江都!叶家!陈行烈印象很深刻,那是他成长的地方,可以算是半个故乡。当年陈大学士罢官回乡,郁郁而终,只留下孤儿寡母,陈夫人就回到江都,投靠娘家,虽是在叶家寄人篱下,但日子过得倒也不差,虽然叶家那些少爷小姐们,有些排挤陈行烈,但叶家的老祖母,也就是陈行烈的外婆,叶老夫人,对陈行烈却百般呵护,非常溺爱。到后来,叶家遭劫,树倒猢狲散。陈行烈记得外婆对他的好,于是才拜入宗门,希望有朝一日,修炼有成,再去报仇。可惜,软饭王人品性格都有问题。除了泡妞意外,软饭王做任何事情,都只有三分钟的热度,没有恒心,没有毅力,做了青阳宗的内门弟子之后,很快就把报仇之事,给淡忘了。大魔头则不一样。如今的陈行烈,并未忘记当年叶家之事,只不过,他终归是穿越而来,对于叶家那些过往,恩恩怨怨,没有切身的体会,情感上自然也就淡了很多。现在,江都叶家之人,找上门来。这倒是让陈行烈想起了往事。叶家是江都的世家,家中文武并重,既有武道传承,又有文道底蕴,不仅在江都郡,算是一方豪强,因为家中有子弟在外做文官,让叶家声势更加强盛,哪怕在整个江州,也有不弱的影响力。叶家子弟,允文允武。不过,近几十年来,武道有些衰弱,反倒文道一途,发展得很好,不仅叶家的嫡系子弟大部分是读书人,就连旁系子弟,也出了好些个读书胚子。问题就出在“读书”二字。

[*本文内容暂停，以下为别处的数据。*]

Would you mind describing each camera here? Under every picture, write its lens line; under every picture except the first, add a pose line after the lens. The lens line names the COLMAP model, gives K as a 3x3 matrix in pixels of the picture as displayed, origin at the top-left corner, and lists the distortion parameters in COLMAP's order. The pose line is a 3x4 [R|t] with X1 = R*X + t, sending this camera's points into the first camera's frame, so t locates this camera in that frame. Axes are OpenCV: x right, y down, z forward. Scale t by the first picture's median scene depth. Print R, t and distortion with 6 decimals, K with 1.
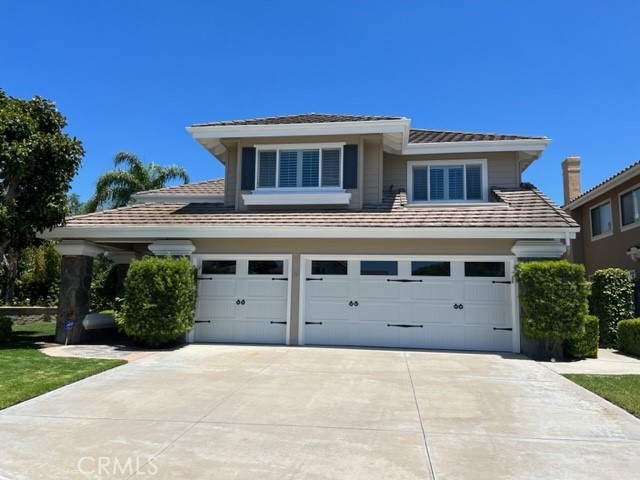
lens RADIAL K [[485.6, 0, 320.5], [0, 485.6, 239.3], [0, 0, 1]] dist [0.042669, -0.023635]
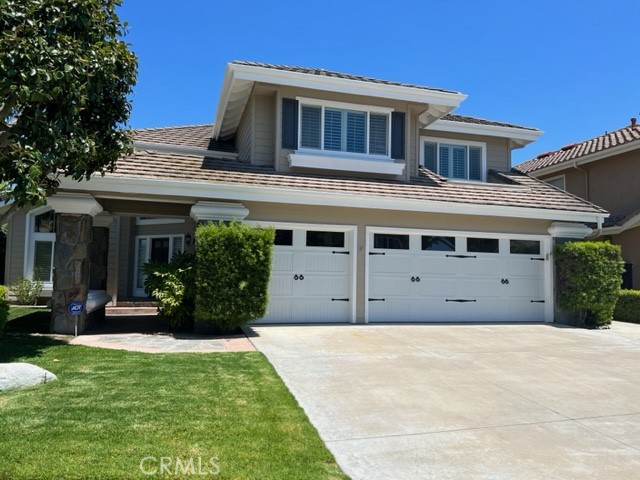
lens RADIAL K [[485.6, 0, 319.8], [0, 485.6, 243.3], [0, 0, 1]] dist [0.042669, -0.023635]
pose [[0.910829, 0.026261, 0.411947, -0.487404], [-0.056200, 0.996571, 0.060729, 0.011774], [-0.408940, -0.078465, 0.909182, 0.187502]]
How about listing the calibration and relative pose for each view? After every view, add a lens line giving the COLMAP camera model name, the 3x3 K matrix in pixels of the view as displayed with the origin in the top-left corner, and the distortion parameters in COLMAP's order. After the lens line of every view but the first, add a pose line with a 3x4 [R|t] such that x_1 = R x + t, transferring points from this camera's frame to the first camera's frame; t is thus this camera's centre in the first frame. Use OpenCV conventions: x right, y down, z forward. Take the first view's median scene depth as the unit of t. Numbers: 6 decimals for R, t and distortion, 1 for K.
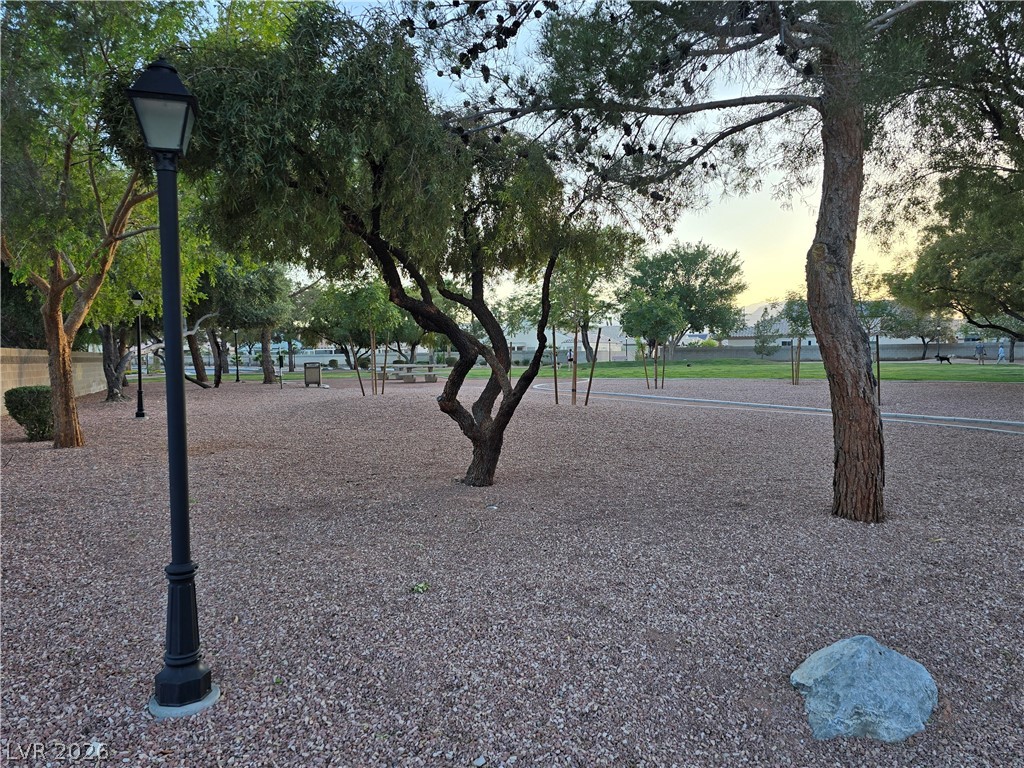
lens RADIAL K [[719.7, 0, 516.9], [0, 719.7, 385.5], [0, 0, 1]] dist [0.068233, -0.055285]
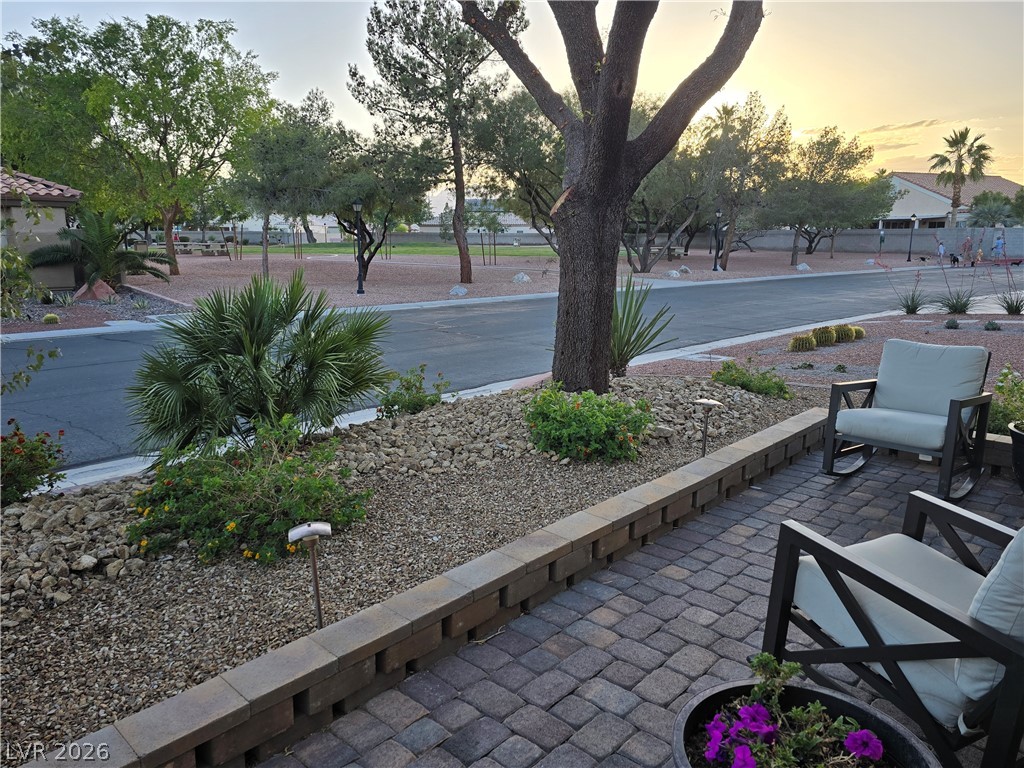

有一位旁系子弟,读书有成,金榜题名,加入了甜咸两党当中的咸党,做官步步高升。人一旦阔气起来,脾气就会见涨,这位旁系子弟,就想着要成为叶家的主事之人。当年叶家的变故,就是旁系和直系之争,结局自然是旁系胜了,叶家直系被赶出祖宅,老祖母被活活气死,至于当年那些叶家嫡系子弟,则一个个东奔西走,期盼着出人头地,有朝一日卷土重来。陈行烈只是寄住在叶家,不算是叶家之人。在陈行烈的记忆中,他就没想过什么卷土重来之事,一心只想报仇。谁把外婆气死。谁就要陪葬!只是软饭王没什么恒心毅力,也就是心里想一想。但这事……如今的陈行烈,很在行。至于来到府上的叶家子弟,到底是哪一位,对陈行烈而言,不论是哪一位,都差不多,没有多少好感,有的只是一些受排挤,受歧视之类的不好的回忆。好在当时的叶家有老祖母坐镇。若非如此,陈行烈记忆中的童年,必定是灰暗无光。“朱儿。”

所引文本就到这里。